Dieser Argumentation vermag sich das Bundesfinanzgericht aus den oben angeführten Überlegungen nicht anzuschließen. Bei verständiger Würdigung des § 7a Abs. 3 MinStG lässt sich vielmehr unmissverständlich der Wille des Gesetzgebers erkennen, die Begünstigung auf bestimmte Formen der land- und forstwirtschaftlichen Bewirtschaftung mit genauen Verbrauchsobergrenzen je Hektar bewirtschafteter Fläche einzuschränken.

Die Ausgestaltung der zur Anwendung gelangenden Bestimmungen betreffend die Vergütung von Mineralölsteuer überschreiten nach Ansicht des Bundesfinanzgerichtes nicht den dem Gesetz- bzw. Verordnungsgeber eingeräumten rechtspolitischen Gestaltungsspielraum, der damit unterschiedlichen faktischen Gegebenheiten Rechnung trägt.

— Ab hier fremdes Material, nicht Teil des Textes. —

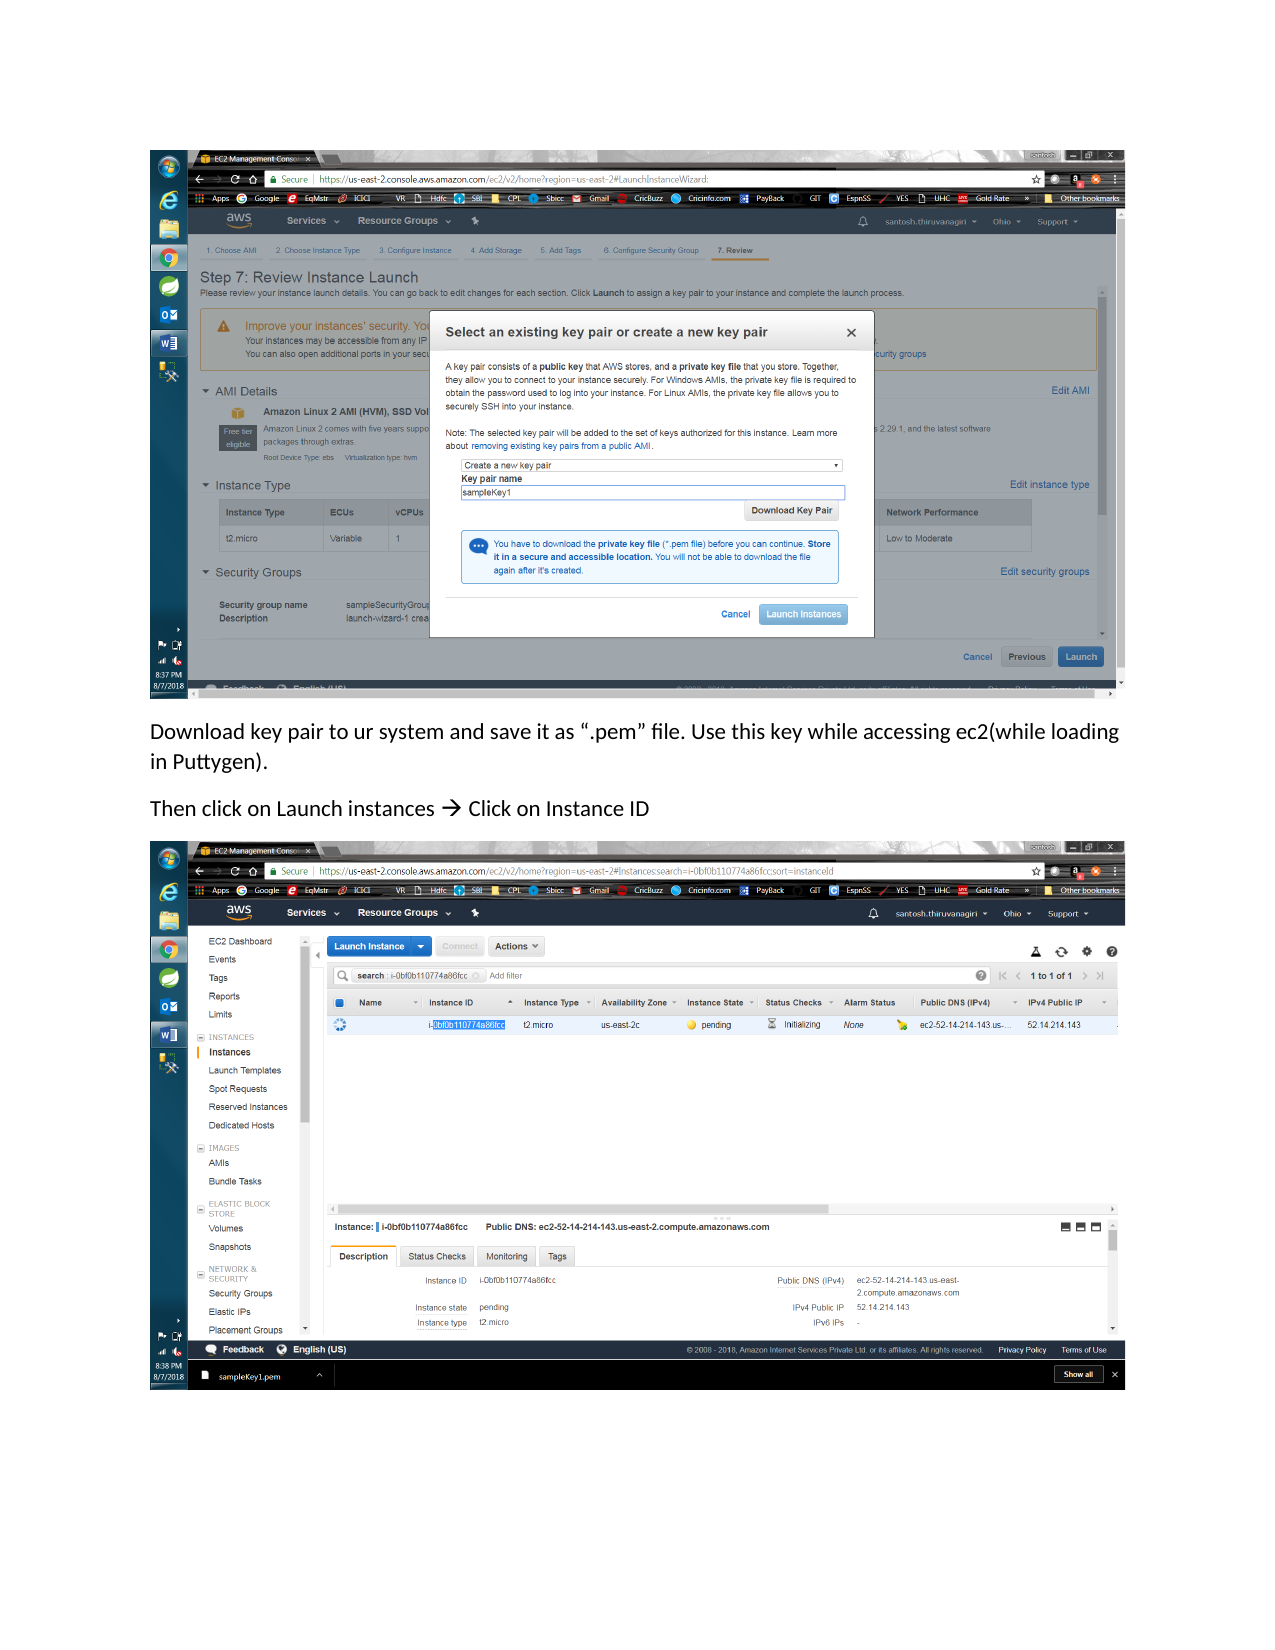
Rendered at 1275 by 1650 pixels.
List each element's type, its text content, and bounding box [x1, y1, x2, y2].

Es steht dem Gesetzgeber frei, Abgabenbegünstigungen (wie die hier in Rede stehende Vergütung) von der Erfüllung objektiver Kriterien (hier von einer bestimmten und genau definierten Art der land- und forstwirtschaftlichen Bodenbearbeitung) abhängig zu machen. Dass bestimmte andere Bewirtschaftungsformen (wie die vom Bf. betriebene Fischerei), die in der genannten Verordnung nicht aufgeführt sind, von der Begünstigung ausgenommen sind, begegnet nach Ansicht des Bundesfinanzgerichtes daher keinen verfassungsrechtlichen Bedenken. Dem diesbezüglichen Einwand des Bf. kann somit nicht gefolgt werden.

Da nach den vorstehenden Ausführungen eine Mineralölsteuervergütung nach § 7a MinStG für Betreiber einer Fischerei ausgeschlossen ist, erübrigt sich eine nähere Auseinandersetzung mit dem Beschwerdevorbringen wonach es sich bei dem vom Bf. eingesetzten Boot um ein Berufsfischerboot und nicht um ein Vergnügungsfahrzeug handle.

Der Bf. erblickt in dem Umstand, dass bayrische Berufsfischer – wie von ihm behauptet – Diesel für ihre Fischerboote mineralölsteuerfrei tanken können eine eklatante Wettbewerbsverzerrung.

Dem ist zu entgegnen, dass auch die in Österreich zur Anwendung gelangenden Bestimmungen des nationalen Mineralölsteuergesetzes verschiedene Steuerbefreiungen vorsehen. So ist etwa gemäß § 4 Abs. 1 Z 2 MinStG von der Mineralölsteuer befreit:

„Mineralöl, das als Schiffsbetriebsstoff an Schiffahrtunternehmen für die gewerbsmäßige Beförderung von Personen oder Sachen (einschließlich Werksverkehr) auf der Donau oder auf dem Bodensee aus Steuerlagern oder Zollagern abgegeben wird und Kraftstoffe, die an solche Unternehmen zum Einsatz zu diesen Zwecken auf diesen Gewässern abgegeben werden“.

Ein auf die Gewährung dieser Befreiungsbestimmung abzielender Antrag des Bf. liegt nicht vor und das Zollamt hat darüber im angefochtenen Bescheid auch mit keinem Wort abgesprochen.

Die Prüfung der Frage, ob der Bf. die gesetzlichen Voraussetzungen für diese Abgabenbefreiung erfüllt, entzieht sich daher schon mangels Sachidentität einer näheren Würdigung im Rahmen der vorliegenden Entscheidung, die ausschließlich die Vergütung für Agrardiesel nach § 7a MinStG zum Gegenstand hat.

Es war daher wie im Spruch zu entscheiden.

Zulässigkeit einer Revision

Gegen ein Erkenntnis des Bundesfinanzgerichtes ist die Revision zulässig, wenn sie von der Lösung einer Rechtsfrage abhängt, der grundsätzliche Bedeutung zukommt, insbesondere weil das Erkenntnis von der Rechtsprechung des Verwaltungsgerichts­hofes abweicht, eine solche Rechtsprechung fehlt oder die zu lösende Rechtsfrage in der bisherigen Rechtsprechung des Verwaltungsgerichtshofes nicht einheitlich beantwortet wird.

Die Lösung der hier zu klärenden Frage, ob die Agrardieselverordnung auch für Fischereibetriebe Anwendung findet, ergibt sich unmittelbar aus den zitierten gesetzlichen Bestimmungen. Es musste daher der Revisionsausschluss zum Tragen kommen.